BEGIN Extracted entries

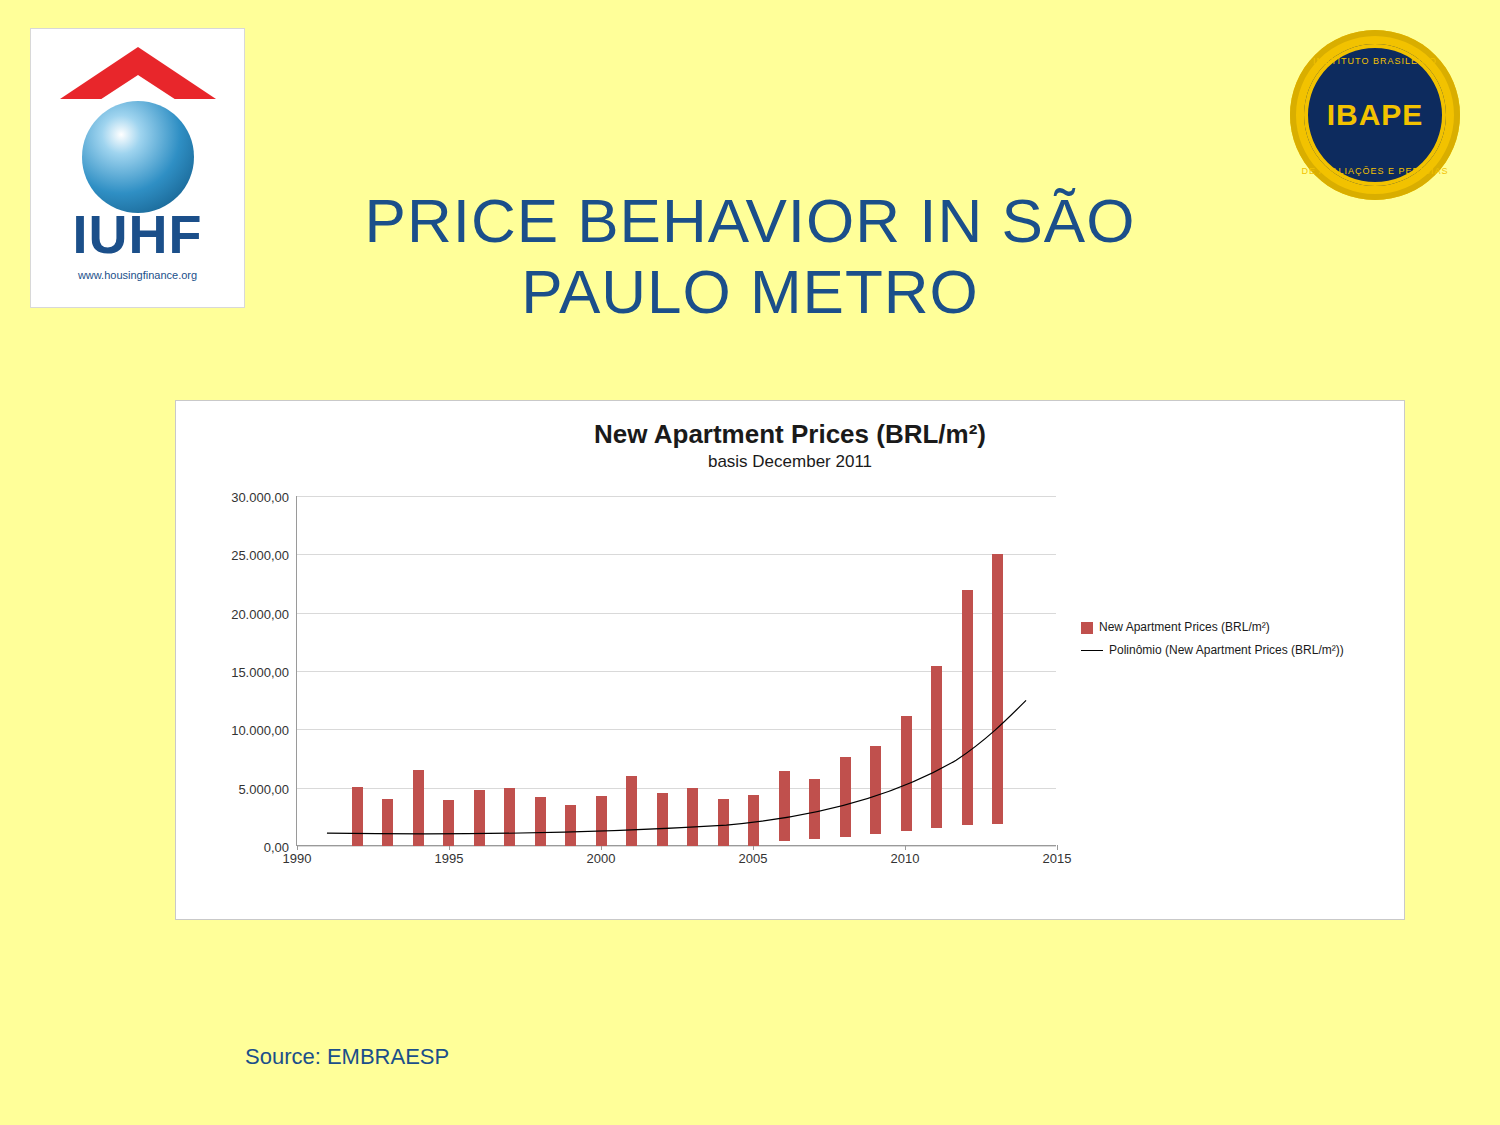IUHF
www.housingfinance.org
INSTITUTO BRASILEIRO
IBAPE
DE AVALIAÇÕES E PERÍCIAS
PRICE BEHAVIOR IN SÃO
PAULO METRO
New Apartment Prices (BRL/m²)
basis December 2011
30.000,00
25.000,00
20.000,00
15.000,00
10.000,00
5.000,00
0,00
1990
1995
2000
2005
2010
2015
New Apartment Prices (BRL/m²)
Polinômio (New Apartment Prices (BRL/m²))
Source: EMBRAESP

END Extracted entries

**What you have to do:** Copy out the entries exactly as they stand, omitting the images.

**Solution:**
IUHF
www.housingfinance.org
INSTITUTO BRASILEIRO
IBAPE
DE AVALIAÇÕES E PERÍCIAS
PRICE BEHAVIOR IN SÃO
PAULO METRO
New Apartment Prices (BRL/m²)
basis December 2011
30.000,00
25.000,00
20.000,00
15.000,00
10.000,00
5.000,00
0,00
1990
1995
2000
2005
2010
2015
New Apartment Prices (BRL/m²)
Polinômio (New Apartment Prices (BRL/m²))
Source: EMBRAESP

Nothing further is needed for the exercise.